### WHAT YOU WILL DO
1 > Reproduce the passage on county socio-economic measures, starting with "X2 serves both" and going on through "county poverty rates.".
2 > Write the next part of the passage on county socio-economic measures, picking up after its last sentence.

### TEXT PROVIDED

####################

X2 serves both as an indicator of area socio-economic status and a measure of within county income disparities. It is an index of concentration at extremes, abbreviated as ICE [55], obtained from the 2016 American Community Survey as [(t.high)i − (t.low)i]/Ti, where Ti is total households in county i, (t.high)i is the number of households with incomes over $150,000 and (t.low)i is the number of households with incomes below $15,000. The highest and lowest scores on this index are for Loudoun (Virginia) and Holmes county (Mississippi), respectively. This variable was found to be a clearer measure of area socio-economic status in the regression than county poverty rates.
X3 is a measure of social capital based on the index of Rupasingha et al. [31]. X4 is a measure of urban-rural status, namely the 2010 Census proportion of county population living in rural areas. X5 is a measure of racial-ethnic segregation from the County Health Rankings (https://www.countyhealthrankings.org/); this is an index of dissimilarity where higher values indicate greater residential segregation between non-white and white county residents.

####################

### INFORMATION PROVIDED

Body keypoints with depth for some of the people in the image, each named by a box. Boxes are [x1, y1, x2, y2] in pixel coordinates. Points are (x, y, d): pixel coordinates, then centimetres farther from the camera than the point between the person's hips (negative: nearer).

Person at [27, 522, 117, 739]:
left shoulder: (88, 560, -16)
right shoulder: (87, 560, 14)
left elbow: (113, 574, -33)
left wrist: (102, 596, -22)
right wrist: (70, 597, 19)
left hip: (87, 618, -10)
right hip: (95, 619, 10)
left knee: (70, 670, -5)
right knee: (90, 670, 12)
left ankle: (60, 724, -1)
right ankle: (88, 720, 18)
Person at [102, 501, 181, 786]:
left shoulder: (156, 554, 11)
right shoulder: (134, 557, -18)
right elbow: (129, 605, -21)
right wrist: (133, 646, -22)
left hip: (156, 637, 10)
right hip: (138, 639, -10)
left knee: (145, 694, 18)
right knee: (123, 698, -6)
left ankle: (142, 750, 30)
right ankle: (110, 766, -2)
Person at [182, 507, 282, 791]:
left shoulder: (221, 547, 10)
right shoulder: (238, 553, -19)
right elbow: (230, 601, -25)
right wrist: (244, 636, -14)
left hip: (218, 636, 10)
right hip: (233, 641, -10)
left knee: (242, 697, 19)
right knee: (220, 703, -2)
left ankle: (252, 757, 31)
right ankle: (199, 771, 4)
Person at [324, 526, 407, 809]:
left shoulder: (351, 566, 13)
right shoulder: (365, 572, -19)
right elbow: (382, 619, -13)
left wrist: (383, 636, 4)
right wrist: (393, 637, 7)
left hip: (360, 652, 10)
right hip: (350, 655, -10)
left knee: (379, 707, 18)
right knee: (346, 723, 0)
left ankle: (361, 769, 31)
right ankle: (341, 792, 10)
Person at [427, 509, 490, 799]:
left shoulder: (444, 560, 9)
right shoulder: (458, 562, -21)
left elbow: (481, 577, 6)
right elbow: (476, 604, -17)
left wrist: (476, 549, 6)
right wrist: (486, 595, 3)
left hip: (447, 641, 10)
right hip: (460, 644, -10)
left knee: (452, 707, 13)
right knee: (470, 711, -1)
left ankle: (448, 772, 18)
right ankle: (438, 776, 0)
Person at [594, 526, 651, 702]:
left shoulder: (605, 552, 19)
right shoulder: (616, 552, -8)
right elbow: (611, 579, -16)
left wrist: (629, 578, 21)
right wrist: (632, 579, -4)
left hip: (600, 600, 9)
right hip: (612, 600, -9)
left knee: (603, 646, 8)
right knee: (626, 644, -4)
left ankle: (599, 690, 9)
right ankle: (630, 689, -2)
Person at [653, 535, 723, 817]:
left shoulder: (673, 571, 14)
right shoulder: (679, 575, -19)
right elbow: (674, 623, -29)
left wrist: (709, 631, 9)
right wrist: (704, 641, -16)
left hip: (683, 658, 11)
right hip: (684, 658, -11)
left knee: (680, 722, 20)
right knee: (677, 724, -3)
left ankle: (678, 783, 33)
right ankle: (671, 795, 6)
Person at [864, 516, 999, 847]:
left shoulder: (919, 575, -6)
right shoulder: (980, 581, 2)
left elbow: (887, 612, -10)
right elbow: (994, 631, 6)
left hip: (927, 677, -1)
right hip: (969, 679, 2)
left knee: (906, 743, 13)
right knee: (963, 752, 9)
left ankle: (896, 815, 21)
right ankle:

####################

### YOUR RESPONSES
1 >
X2 serves both as an indicator of area socio-economic status and a measure of within county income disparities. It is an index of concentration at extremes, abbreviated as ICE [55], obtained from the 2016 American Community Survey as [(t.high)i − (t.low)i]/Ti, where Ti is total households in county i, (t.high)i is the number of households with incomes over $150,000 and (t.low)i is the number of households with incomes below $15,000. The highest and lowest scores on this index are for Loudoun (Virginia) and Holmes county (Mississippi), respectively. This variable was found to be a clearer measure of area socio-economic status in the regression than county poverty rates.

2 >
X6 and X7 are measures of drug availability and supply and are at state level. X6 is an indicator of illicit supplies of fentanyl [56] calculated using data collected under the National Forensic Laboratory Information System (NFLIS) scheme. This is calculated as a ratio of seizures to the population aged 15–64; this age group is used to correct for the impact of population size as illegal opioid use is concentrated in these ages and tails off sharply among the over 65 s [57]. X7 is a measure of legal opioid prescribing [58], though it should be noted that legal prescription opioid use is a risk factor for illicit drug use—for example, of heroin [59]. As noted in [58], prescribing rates for opioids vary widely, and while the overall opioid prescribing rate in 2018 was 51.4 prescriptions per 100 people, some areas have rates six times higher than that.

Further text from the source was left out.